--- The task ---
From the entries below, please output exactly the lines starting at the one containing "Since many employees" and ending at the one containing "To achieve sustainable", both included.

--- Given records ---
*** Block opens ***

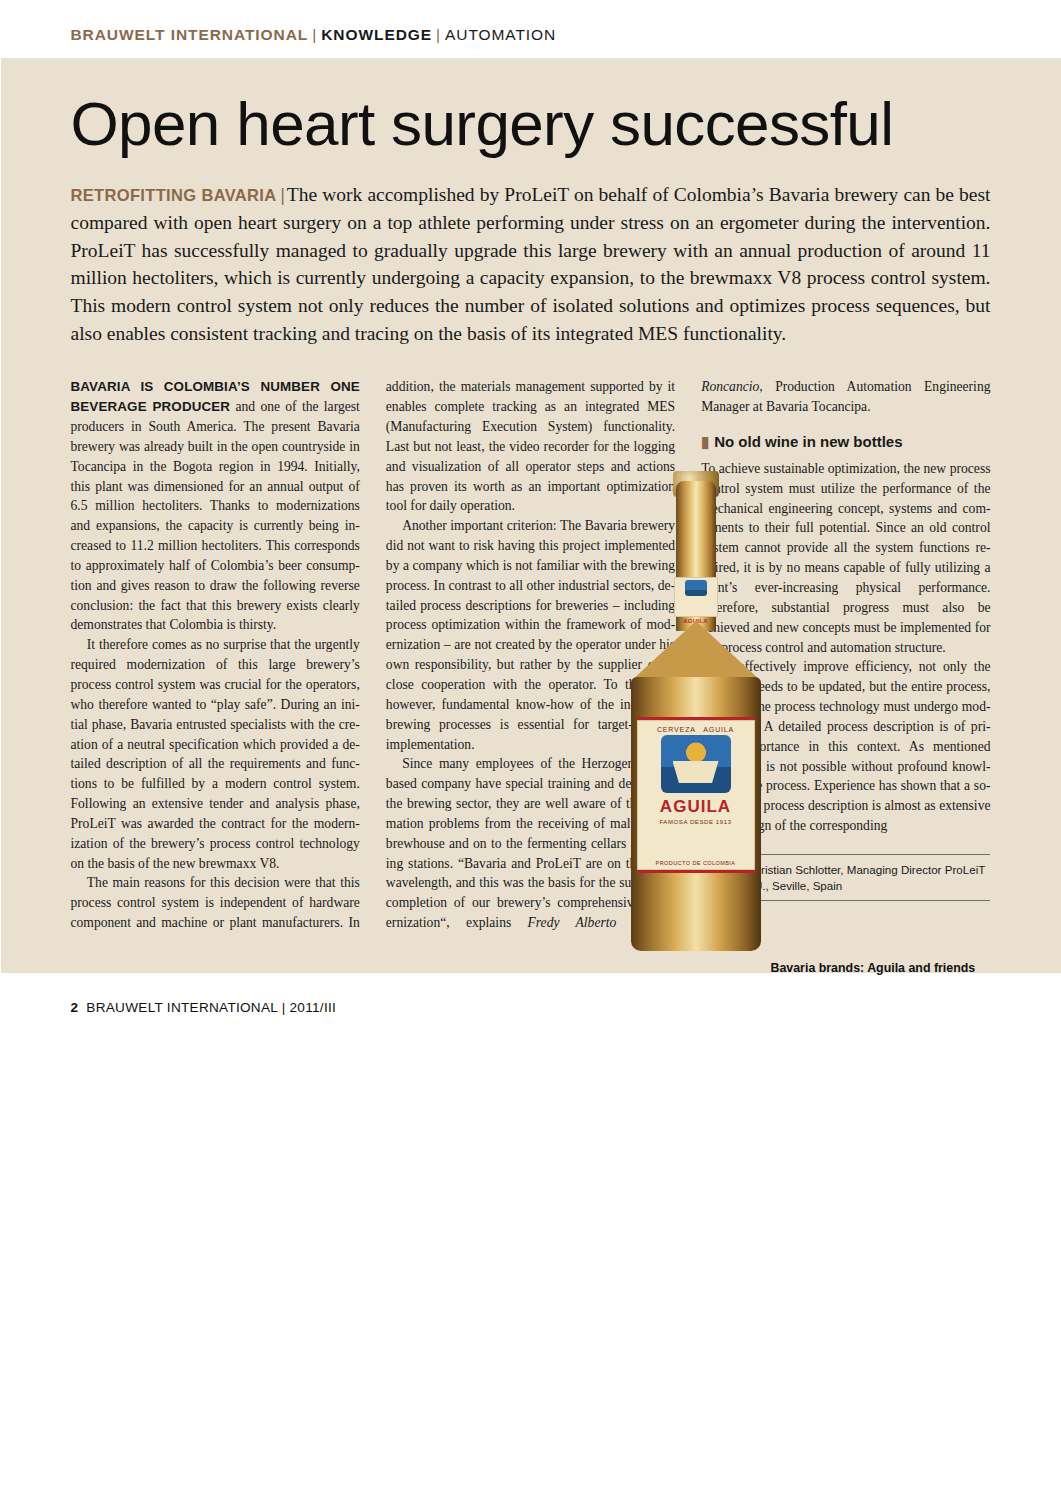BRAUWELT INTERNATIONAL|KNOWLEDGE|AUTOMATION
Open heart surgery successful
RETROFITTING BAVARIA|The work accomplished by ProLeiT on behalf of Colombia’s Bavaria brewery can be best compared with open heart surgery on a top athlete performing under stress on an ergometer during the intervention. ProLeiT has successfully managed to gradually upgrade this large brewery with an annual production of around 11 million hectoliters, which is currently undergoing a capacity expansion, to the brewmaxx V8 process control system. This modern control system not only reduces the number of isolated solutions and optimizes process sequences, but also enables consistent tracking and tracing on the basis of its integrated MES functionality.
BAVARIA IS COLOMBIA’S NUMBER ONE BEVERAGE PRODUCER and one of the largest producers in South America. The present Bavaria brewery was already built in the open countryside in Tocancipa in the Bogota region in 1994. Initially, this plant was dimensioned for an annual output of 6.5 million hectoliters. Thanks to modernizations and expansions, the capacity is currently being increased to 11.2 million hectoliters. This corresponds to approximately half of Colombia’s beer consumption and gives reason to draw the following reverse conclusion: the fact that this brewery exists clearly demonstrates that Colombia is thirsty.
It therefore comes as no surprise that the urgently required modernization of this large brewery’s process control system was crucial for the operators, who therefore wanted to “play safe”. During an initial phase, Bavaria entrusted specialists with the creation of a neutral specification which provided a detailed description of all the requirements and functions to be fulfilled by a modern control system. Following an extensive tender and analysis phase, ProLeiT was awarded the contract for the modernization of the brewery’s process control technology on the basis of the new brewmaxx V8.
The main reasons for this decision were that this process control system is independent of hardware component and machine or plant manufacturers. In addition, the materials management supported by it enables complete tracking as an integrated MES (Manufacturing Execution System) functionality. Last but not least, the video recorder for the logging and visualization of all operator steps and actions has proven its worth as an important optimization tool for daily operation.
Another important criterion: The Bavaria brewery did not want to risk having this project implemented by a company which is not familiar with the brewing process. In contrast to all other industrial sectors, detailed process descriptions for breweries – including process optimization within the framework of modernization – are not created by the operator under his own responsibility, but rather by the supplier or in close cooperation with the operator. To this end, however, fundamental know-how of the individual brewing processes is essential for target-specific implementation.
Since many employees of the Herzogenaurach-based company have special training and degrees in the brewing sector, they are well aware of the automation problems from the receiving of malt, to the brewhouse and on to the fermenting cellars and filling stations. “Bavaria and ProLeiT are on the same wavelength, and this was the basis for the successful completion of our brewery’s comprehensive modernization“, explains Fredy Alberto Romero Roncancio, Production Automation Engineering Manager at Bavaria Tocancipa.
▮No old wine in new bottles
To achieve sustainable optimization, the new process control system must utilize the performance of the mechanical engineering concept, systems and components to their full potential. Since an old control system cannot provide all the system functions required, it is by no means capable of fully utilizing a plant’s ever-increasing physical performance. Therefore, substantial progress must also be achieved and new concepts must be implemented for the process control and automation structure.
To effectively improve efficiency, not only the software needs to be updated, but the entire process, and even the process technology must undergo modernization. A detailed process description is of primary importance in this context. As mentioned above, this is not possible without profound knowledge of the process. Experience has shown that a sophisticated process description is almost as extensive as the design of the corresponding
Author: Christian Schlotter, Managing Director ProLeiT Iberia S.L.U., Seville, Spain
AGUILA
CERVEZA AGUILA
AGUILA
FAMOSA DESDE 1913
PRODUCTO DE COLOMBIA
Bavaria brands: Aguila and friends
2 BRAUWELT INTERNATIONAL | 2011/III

*** Block closes ***
*** Block opens ***

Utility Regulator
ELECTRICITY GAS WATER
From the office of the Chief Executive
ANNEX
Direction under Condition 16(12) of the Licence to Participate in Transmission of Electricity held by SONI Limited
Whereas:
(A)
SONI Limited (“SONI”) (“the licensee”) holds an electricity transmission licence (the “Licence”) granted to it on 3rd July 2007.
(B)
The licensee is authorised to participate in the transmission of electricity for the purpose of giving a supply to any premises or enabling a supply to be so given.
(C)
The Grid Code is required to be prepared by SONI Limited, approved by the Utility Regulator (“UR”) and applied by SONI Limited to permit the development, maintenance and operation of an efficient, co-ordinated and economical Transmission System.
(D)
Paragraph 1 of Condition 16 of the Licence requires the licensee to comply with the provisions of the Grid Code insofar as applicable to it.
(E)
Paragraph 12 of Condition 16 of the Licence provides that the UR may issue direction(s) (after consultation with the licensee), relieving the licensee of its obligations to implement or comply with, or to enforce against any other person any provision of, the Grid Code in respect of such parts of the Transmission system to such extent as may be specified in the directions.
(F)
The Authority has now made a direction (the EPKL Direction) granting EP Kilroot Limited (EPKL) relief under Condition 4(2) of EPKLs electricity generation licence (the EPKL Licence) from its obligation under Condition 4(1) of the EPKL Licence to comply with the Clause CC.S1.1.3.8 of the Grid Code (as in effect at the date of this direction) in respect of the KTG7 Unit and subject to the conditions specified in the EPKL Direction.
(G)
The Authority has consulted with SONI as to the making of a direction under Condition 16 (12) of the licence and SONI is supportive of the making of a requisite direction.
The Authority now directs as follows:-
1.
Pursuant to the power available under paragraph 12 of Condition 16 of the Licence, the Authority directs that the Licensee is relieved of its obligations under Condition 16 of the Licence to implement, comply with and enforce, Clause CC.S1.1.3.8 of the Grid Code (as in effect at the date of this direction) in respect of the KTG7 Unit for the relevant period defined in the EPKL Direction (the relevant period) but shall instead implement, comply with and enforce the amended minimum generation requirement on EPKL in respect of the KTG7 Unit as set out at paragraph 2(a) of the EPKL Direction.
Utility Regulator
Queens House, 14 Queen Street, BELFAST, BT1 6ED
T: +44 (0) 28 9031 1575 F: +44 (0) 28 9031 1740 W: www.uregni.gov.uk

*** Block closes ***

--- Answer to the problem ---
Since many employees of the Herzogenaurach-based company have special training and degrees in the brewing sector, they are well aware of the automation problems from the receiving of malt, to the brewhouse and on to the fermenting cellars and filling stations. “Bavaria and ProLeiT are on the same wavelength, and this was the basis for the successful completion of our brewery’s comprehensive modernization“, explains Fredy Alberto Romero Roncancio, Production Automation Engineering Manager at Bavaria Tocancipa.
▮No old wine in new bottles
To achieve sustainable optimization, the new process control system must utilize the performance of the mechanical engineering concept, systems and components to their full potential. Since an old control system cannot provide all the system functions required, it is by no means capable of fully utilizing a plant’s ever-increasing physical performance. Therefore, substantial progress must also be achieved and new concepts must be implemented for the process control and automation structure.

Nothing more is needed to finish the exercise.